DAVANIN KONUSU: Marka (Maddi Tazminat İstemli)
KARAR TARİHİ: 21/01/2022
İstinaf incelemesi için dairemize gönderilen dosyanın ilk incelemesi tamamlanmış olmakla, HMK 353. Maddesi gereğince dosya içeriğine göre duruşma yapılmasına gerek görülmeden dosya üzerinde yapılan inceleme sonucu;
GEREĞİ DÜŞÜNÜLDÜ:
DAVA:Davacı vekili dava dilekçesinde özetle; davalı tarafından müvekkili adına tescilli olan sarı renkli paketlemenin taklit edildiğini ve markalarını tescil ettirdikleri şekilden farklı olarak müvekkilinin tanınmış “…” markasına benzeyecek şekilde taklit ettiklerini, davalı tarafından söz konusu marka paket üstüne konularak satışa sunulduğunu ve bu durumun müvekkili marka ve tasarım haklarına tecavüz ve haksız rekabet oluşturduğunu iddia ederek, tecavüz ve haksız rekabetin tespiti, men’i, haksız rekabetin neticesi olan maddi durumun ortadan kaldırılmasını, fazlaya ilişkin haklarını saklı tutarak şimdilik dava tarihinden itibaren işleyecek yasal faizi ile birlikte 10.000,00 TL maddi tazminatın davalıdan tahsilini talep ve dava etmiştir.
CEVAP: Davalı vekili cevap dilekçesinde özetle; davacı tarafın aynı konuda daha önce İstanbul 2.Fikri Sınai Haklar Hukuk Mahkemesi’nin 2016/191 Esas sayılı dosyası ile dava açtığını, yine aynı mahiyette Mahkememizin 2015/240 Esas sayılı dosyası ile benzer konuda dava açıldığını, her iki dava derdest olduğundan aynı konu ile ilgili yeni bir dava açılamayacağını, bu nedenle öncelikle derdestlik itirazında bulunduklarını, davacının marka ve tasarım hakkına tecavüz teşkil ettiğini iddia ettiği tüm kullanımların müvekkilinin tescilli tasarımları yahut davacının hak sahibi olmadığı kullanımlar olduğunu ve taleplerin yersiz olduğunu savunarak, davanın reddine karar verilmesini istemiştir.
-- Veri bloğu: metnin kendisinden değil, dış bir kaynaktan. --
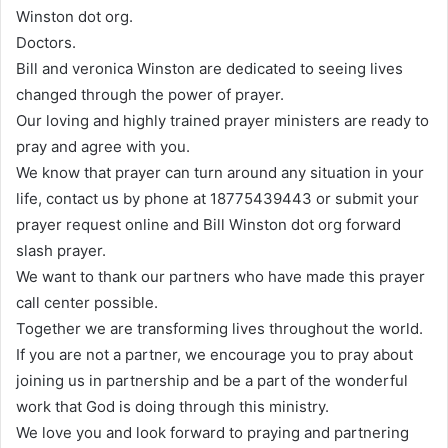
Winston dot org.
Doctors.
Bill and veronica Winston are dedicated to seeing lives
changed through the power of prayer.
Our loving and highly trained prayer ministers are ready to
pray and agree with you.
We know that prayer can turn around any situation in your
life, contact us by phone at 18775439443 or submit your
prayer request online and Bill Winston dot org forward
slash prayer.
We want to thank our partners who have made this prayer
call center possible.
Together we are transforming lives throughout the world.
If you are not a partner, we encourage you to pray about
joining us in partnership and be a part of the wonderful
work that God is doing through this ministry.
We love you and look forward to praying and partnering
İLK DERECE MAHKEMESİ KARARI: Bakırköy 1. Fikri ve Sınaî Haklar Hukuk Mahkemesi’nin 11.04.2019 tarih ve 2016/213 Esas – 2019/137 Karar sayılı kararıyla; “… İstanbul 2. FSHHM’nin 2016/191 Esas sayılı dosyası ile Mahkememizin 2015/240 Esas sayılı dosyası suretleri getirtilerek incelenmiştir. Her iki dosyadaki davacının dayandığı marka ve tasarım ile davalının ihlal eylemi aynı olup, ancak tarihler itibariyle farklı olduklarından ve ihlal ile haksız rekabet eylemli bir durum olup, dönemsel olarak farklı olduklarından, davalının derdestlik itirazı yerinde görülmemiştir. İstanbul 2. FSHHM’nin 2016/191 Esas sayılı dosyasının dava tarihi 03/03/2011 tarihi olup, dava tarihinden önceki davalı kullanımlarına ilişkindir. Mahkememizin 2015/240 Esas sayılı dosyasının ise dava tarihinin 04/12/2014 olduğu ve bu tarihten önceki ihlallere ilişkin olduğu anlaşılmıştır. Mahkememizdeki bu dosyanın dava tarihi ise 12/12/2016 tarihi olup, aradaki ihlallere ilişkindir. Bilirkişi raporunda ve dosyaya gelen vergi dairesi kayıtlarına göre, davalıya ait firmanın 30/12/2015 tarihinde kapatılarak vergi kaydının sonlandırıldığı anlaşılmıştır. Davacı vekili 26/10/2017 tarihli celse duruşmadaki beyanında, taleplerinin 12/08/2015 ile dava tarihi olan 12/12/2016 tarihine kadar olan süre yönünden olduğunu bildirmiştir. En son aldırılan 22/10/2018 tarihli bilirkişi raporuna göre de, davalının belirtilen ve dava konusu edilen 12/08/2015 tarihinde işletmenin kapandığı 30/12/2015 tarihine kadar olan dönemde davalının ihlale konu edilen “…” marka plastik taşlı çakmak ürünü satışının bulunmadığı anlaşılmıştır. Buna göre, daha önce davalının eylemleri yukarıda değinilen mahkeme dosyalarında dava konusu edilmiş olup, bu dosyada dava konusu edilen dönem itibariyle marka ve tasarım haklarına tecavüz veya haksız rekabet oluşturacak bir eyleminin bulunmadığı, işletmesinin 30/12/2015 tarihi itibariyle kapandığı anlaşıldığından davanın reddine” karar verilmiştir.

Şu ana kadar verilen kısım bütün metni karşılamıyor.